DIRECTIONS FOR THIS TASK ->
Return each line of the material below that contains the string "Наставником". Case matters.

EXTRACTED MATERIAL ->

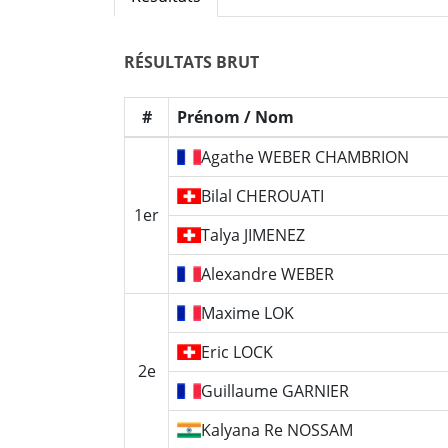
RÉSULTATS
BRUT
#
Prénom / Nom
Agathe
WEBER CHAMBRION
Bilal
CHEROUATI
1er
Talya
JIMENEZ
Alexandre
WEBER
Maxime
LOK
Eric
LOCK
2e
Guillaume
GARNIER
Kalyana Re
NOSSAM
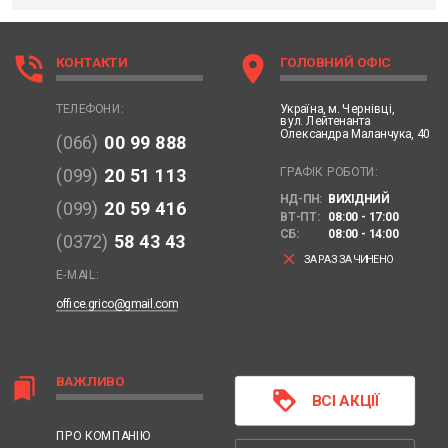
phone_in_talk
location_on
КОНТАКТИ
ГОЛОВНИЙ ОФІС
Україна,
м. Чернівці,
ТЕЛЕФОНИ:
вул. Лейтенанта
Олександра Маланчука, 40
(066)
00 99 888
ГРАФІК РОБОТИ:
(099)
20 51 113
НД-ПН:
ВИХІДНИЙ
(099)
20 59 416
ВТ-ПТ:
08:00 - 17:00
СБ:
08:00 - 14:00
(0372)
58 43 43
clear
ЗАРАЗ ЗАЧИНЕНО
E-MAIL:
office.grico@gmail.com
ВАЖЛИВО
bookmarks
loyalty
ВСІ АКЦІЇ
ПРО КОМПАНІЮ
--
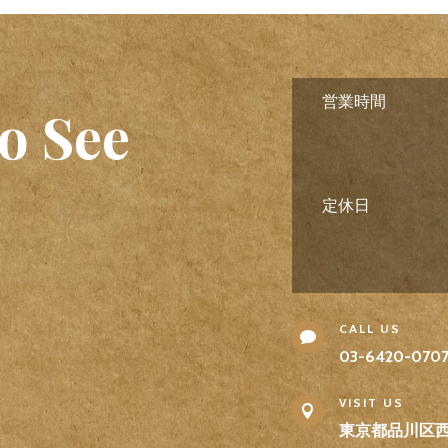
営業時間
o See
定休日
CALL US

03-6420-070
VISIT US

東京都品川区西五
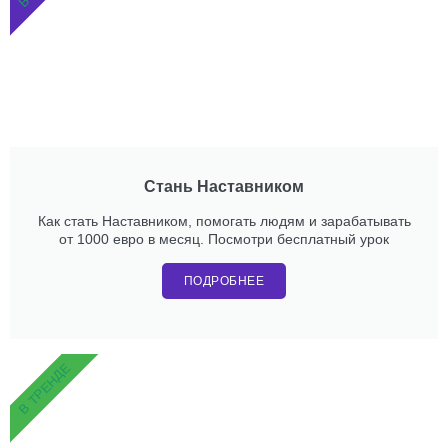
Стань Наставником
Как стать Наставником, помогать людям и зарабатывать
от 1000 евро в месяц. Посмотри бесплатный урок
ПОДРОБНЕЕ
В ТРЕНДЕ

EXPECTED ANSWER ->
Стань Наставником
Как стать Наставником, помогать людям и зарабатывать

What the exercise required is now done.